_Work required_:
The span to be transcribed begins with the line that contains "Ihren Bildschirm." and ends with the last line of the listing; copy it exactly and include nothing else.

-- Opening Marker --

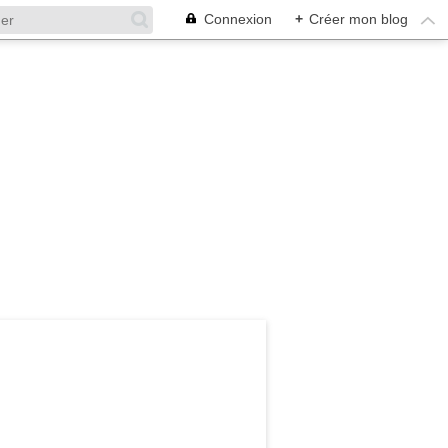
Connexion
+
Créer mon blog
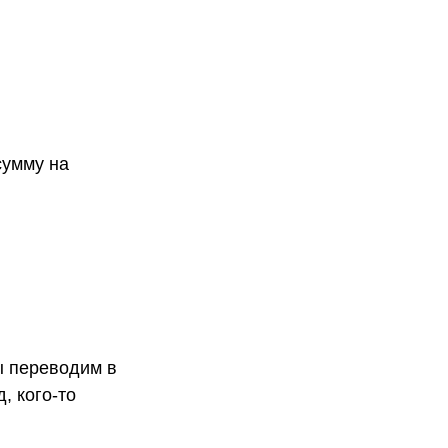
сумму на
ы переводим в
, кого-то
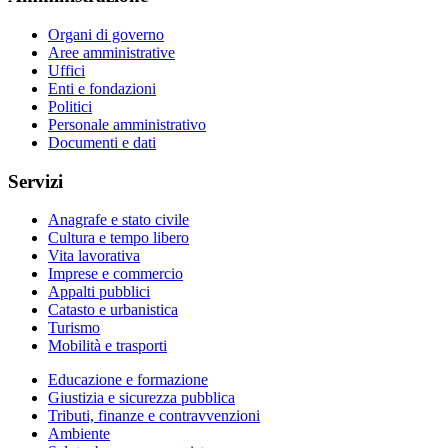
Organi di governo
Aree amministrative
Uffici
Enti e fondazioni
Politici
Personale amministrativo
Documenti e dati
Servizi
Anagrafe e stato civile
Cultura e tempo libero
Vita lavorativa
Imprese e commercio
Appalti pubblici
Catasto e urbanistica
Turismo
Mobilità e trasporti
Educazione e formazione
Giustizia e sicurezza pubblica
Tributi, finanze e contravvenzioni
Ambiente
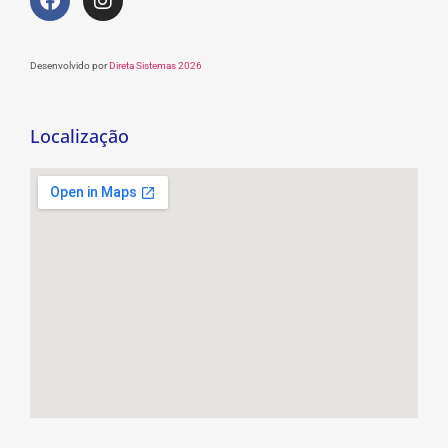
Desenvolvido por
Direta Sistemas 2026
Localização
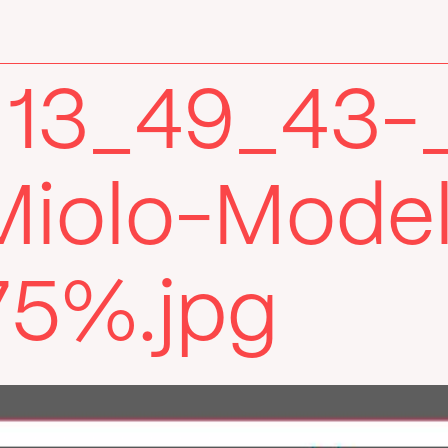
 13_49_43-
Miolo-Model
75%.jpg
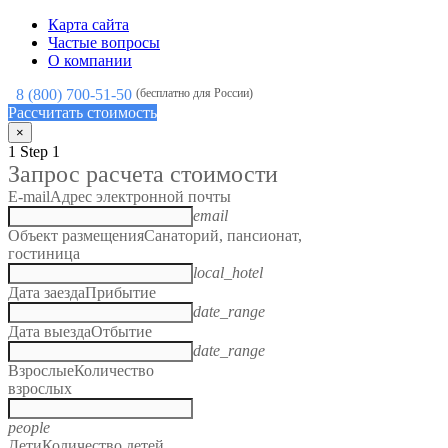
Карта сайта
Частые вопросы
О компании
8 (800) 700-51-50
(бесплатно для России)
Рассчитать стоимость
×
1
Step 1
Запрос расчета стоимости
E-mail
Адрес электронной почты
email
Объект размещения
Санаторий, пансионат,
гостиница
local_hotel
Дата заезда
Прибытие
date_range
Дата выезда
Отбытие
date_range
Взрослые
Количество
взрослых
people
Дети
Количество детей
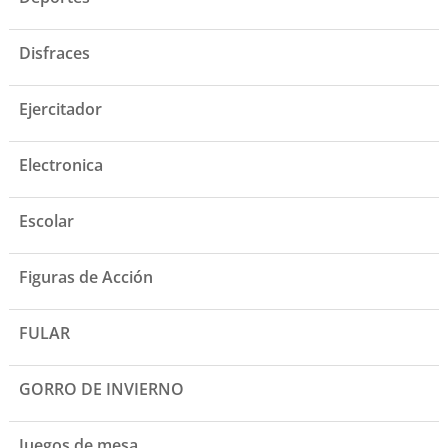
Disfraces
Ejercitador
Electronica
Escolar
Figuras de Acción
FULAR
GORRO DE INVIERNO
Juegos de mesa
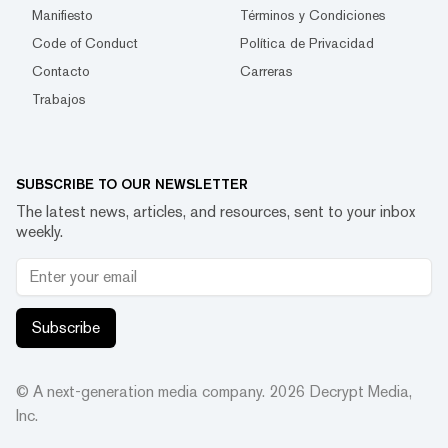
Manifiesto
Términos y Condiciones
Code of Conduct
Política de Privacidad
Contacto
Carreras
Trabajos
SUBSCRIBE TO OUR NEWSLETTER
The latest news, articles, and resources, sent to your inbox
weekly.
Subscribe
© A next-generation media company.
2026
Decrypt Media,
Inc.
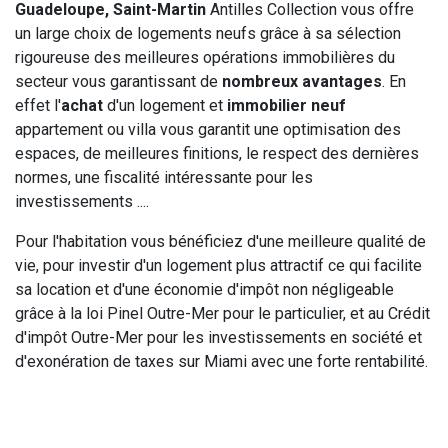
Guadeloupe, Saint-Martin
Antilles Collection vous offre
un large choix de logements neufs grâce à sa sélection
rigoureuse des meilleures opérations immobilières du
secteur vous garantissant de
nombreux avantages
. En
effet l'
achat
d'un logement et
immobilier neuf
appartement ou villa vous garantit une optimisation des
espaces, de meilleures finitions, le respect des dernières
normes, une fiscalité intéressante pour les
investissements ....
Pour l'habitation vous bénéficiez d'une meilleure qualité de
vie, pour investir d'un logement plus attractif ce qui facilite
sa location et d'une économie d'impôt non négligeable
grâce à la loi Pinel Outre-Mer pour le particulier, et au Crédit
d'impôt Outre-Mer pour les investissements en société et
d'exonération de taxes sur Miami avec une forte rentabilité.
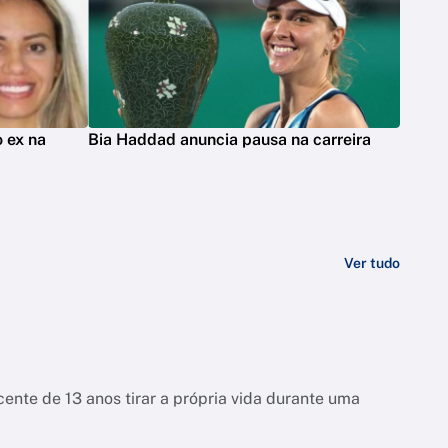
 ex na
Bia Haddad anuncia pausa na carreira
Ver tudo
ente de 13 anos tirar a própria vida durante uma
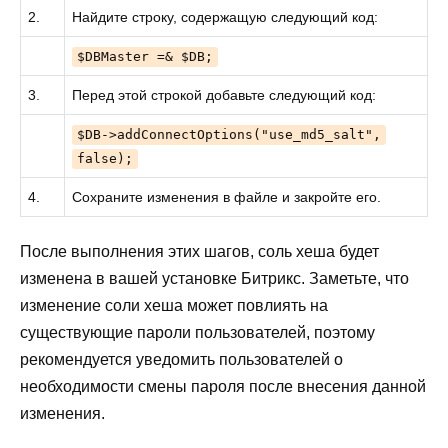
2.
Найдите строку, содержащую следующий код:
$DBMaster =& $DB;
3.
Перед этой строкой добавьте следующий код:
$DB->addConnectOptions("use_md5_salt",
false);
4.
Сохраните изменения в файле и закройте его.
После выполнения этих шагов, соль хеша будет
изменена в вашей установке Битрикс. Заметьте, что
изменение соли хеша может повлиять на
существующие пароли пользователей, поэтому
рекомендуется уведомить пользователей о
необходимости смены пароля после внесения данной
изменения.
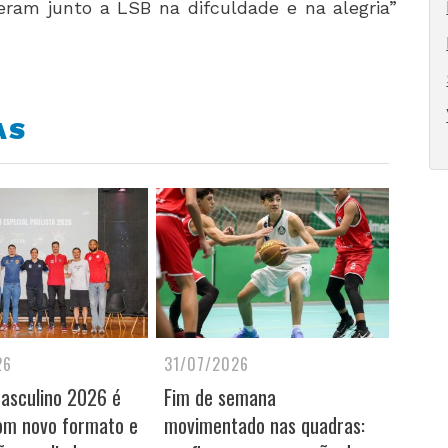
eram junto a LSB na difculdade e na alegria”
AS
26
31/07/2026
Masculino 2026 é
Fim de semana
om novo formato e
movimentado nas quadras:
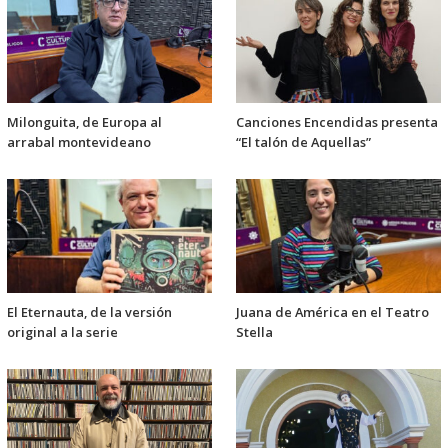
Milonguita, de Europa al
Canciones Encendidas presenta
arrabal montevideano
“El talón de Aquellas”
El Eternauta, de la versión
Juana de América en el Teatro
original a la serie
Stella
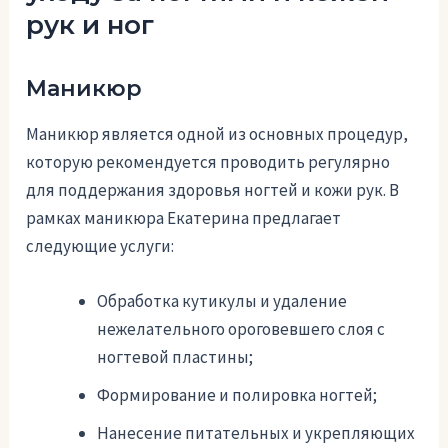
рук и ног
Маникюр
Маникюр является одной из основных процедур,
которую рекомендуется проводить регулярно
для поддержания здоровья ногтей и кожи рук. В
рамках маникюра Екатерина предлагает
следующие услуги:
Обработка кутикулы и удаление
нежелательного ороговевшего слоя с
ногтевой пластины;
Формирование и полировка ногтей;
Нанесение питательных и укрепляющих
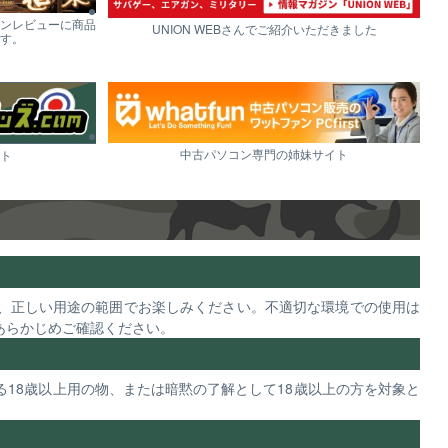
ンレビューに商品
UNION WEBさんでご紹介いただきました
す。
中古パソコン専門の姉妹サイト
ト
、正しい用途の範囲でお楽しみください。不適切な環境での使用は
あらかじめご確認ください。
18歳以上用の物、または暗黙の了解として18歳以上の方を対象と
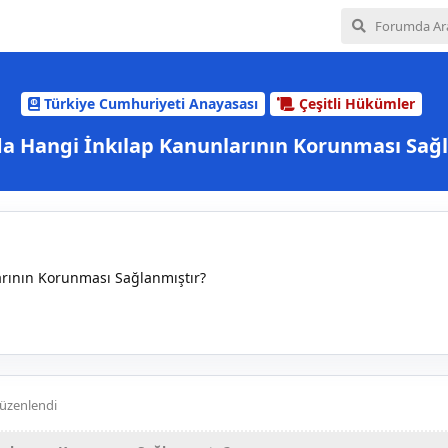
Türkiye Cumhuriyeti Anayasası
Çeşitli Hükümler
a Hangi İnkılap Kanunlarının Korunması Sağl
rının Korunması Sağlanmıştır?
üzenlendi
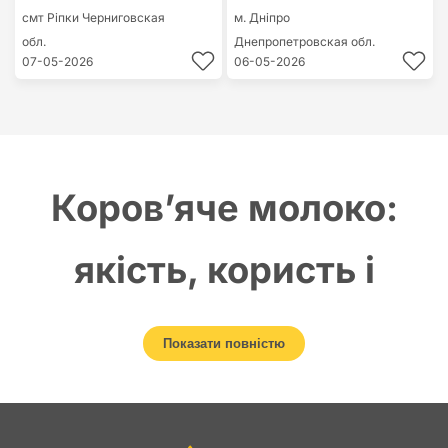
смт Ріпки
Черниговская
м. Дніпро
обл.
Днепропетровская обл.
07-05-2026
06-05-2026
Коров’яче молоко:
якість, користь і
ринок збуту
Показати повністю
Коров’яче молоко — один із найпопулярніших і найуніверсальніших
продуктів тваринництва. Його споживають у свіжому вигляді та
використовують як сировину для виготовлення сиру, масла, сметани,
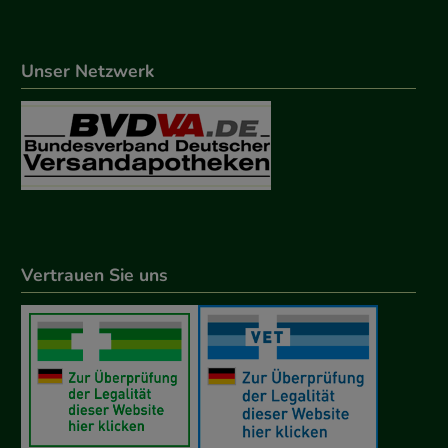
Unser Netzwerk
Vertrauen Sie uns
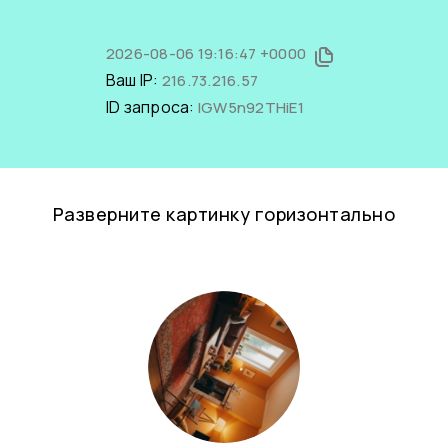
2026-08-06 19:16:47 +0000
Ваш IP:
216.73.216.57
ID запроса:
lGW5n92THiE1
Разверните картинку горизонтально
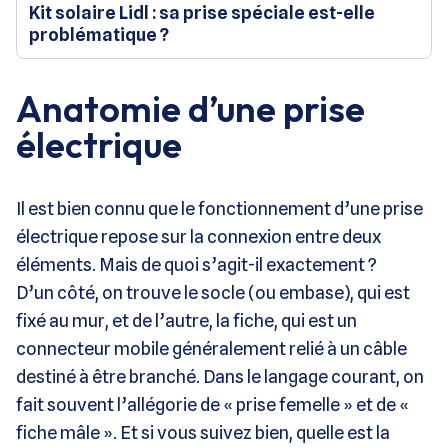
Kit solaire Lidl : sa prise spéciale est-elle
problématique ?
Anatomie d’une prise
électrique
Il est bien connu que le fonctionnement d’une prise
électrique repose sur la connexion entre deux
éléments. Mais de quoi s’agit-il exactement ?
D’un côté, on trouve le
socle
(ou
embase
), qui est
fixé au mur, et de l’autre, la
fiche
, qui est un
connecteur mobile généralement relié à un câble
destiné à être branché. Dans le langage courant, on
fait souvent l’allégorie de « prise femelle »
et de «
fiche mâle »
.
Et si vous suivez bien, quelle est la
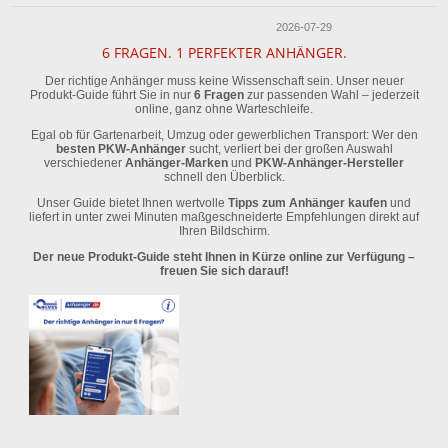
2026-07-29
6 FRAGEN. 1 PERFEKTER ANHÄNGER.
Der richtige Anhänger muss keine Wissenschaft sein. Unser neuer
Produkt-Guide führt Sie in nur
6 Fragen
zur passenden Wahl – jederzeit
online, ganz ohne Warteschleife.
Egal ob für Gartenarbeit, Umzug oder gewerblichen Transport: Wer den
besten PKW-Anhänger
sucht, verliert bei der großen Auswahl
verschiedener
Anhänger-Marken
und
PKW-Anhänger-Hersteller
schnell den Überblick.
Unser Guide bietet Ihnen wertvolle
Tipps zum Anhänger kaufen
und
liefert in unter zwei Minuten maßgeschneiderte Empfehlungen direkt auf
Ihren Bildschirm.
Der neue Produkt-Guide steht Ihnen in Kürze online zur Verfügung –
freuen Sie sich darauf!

-- Closing Marker --

_Your solution_:
Ihren Bildschirm.
Der neue Produkt-Guide steht Ihnen in Kürze online zur Verfügung –
freuen Sie sich darauf!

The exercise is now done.